◆ Exercise requirements: Write out every one of the items below again, word for word, changing nothing.

◆ Information given:
-- -- --
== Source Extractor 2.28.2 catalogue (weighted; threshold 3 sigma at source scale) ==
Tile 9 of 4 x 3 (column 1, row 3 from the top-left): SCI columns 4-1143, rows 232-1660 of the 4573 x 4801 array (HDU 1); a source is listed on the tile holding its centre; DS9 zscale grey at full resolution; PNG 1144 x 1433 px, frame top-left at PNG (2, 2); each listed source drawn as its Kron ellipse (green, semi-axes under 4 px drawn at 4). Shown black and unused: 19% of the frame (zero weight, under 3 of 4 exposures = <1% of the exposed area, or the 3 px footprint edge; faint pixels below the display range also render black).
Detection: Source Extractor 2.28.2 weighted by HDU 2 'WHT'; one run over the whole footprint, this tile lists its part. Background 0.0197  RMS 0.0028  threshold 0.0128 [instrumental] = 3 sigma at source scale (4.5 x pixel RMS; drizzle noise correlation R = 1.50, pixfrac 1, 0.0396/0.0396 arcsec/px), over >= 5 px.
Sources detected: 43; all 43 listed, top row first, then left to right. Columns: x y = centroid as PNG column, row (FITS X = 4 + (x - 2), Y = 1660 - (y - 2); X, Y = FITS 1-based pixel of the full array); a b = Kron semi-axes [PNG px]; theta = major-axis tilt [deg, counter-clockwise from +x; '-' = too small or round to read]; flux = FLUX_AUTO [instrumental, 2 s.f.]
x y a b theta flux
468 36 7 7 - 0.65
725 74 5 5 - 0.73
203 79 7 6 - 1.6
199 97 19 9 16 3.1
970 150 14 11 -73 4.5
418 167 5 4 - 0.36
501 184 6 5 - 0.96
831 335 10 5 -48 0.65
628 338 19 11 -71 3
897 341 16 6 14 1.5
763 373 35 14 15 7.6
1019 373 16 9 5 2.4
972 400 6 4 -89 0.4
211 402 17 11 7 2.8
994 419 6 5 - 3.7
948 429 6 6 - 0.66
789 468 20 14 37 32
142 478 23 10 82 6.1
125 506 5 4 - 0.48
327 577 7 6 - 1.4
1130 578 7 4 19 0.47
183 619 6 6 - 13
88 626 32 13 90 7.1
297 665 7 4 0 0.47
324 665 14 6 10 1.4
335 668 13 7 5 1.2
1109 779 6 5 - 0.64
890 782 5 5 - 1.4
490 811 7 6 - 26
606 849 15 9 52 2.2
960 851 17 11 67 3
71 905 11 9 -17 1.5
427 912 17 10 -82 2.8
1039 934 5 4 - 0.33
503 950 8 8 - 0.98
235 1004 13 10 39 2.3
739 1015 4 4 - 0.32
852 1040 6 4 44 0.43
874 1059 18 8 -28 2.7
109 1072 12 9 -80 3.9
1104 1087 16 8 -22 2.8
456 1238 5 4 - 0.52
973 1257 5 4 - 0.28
-- -- --
◆ Written answer:
== Source Extractor 2.28.2 catalogue (weighted; threshold 3 sigma at source scale) ==
Tile 9 of 4 x 3 (column 1, row 3 from the top-left): SCI columns 4-1143, rows 232-1660 of the 4573 x 4801 array (HDU 1); a source is listed on the tile holding its centre; DS9 zscale grey at full resolution; PNG 1144 x 1433 px, frame top-left at PNG (2, 2); each listed source drawn as its Kron ellipse (green, semi-axes under 4 px drawn at 4). Shown black and unused: 19% of the frame (zero weight, under 3 of 4 exposures = <1% of the exposed area, or the 3 px footprint edge; faint pixels below the display range also render black).
Detection: Source Extractor 2.28.2 weighted by HDU 2 'WHT'; one run over the whole footprint, this tile lists its part. Background 0.0197  RMS 0.0028  threshold 0.0128 [instrumental] = 3 sigma at source scale (4.5 x pixel RMS; drizzle noise correlation R = 1.50, pixfrac 1, 0.0396/0.0396 arcsec/px), over >= 5 px.
Sources detected: 43; all 43 listed, top row first, then left to right. Columns: x y = centroid as PNG column, row (FITS X = 4 + (x - 2), Y = 1660 - (y - 2); X, Y = FITS 1-based pixel of the full array); a b = Kron semi-axes [PNG px]; theta = major-axis tilt [deg, counter-clockwise from +x; '-' = too small or round to read]; flux = FLUX_AUTO [instrumental, 2 s.f.]
x y a b theta flux
468 36 7 7 - 0.65
725 74 5 5 - 0.73
203 79 7 6 - 1.6
199 97 19 9 16 3.1
970 150 14 11 -73 4.5
418 167 5 4 - 0.36
501 184 6 5 - 0.96
831 335 10 5 -48 0.65
628 338 19 11 -71 3
897 341 16 6 14 1.5
763 373 35 14 15 7.6
1019 373 16 9 5 2.4
972 400 6 4 -89 0.4
211 402 17 11 7 2.8
994 419 6 5 - 3.7
948 429 6 6 - 0.66
789 468 20 14 37 32
142 478 23 10 82 6.1
125 506 5 4 - 0.48
327 577 7 6 - 1.4
1130 578 7 4 19 0.47
183 619 6 6 - 13
88 626 32 13 90 7.1
297 665 7 4 0 0.47
324 665 14 6 10 1.4
335 668 13 7 5 1.2
1109 779 6 5 - 0.64
890 782 5 5 - 1.4
490 811 7 6 - 26
606 849 15 9 52 2.2
960 851 17 11 67 3
71 905 11 9 -17 1.5
427 912 17 10 -82 2.8
1039 934 5 4 - 0.33
503 950 8 8 - 0.98
235 1004 13 10 39 2.3
739 1015 4 4 - 0.32
852 1040 6 4 44 0.43
874 1059 18 8 -28 2.7
109 1072 12 9 -80 3.9
1104 1087 16 8 -22 2.8
456 1238 5 4 - 0.52
973 1257 5 4 - 0.28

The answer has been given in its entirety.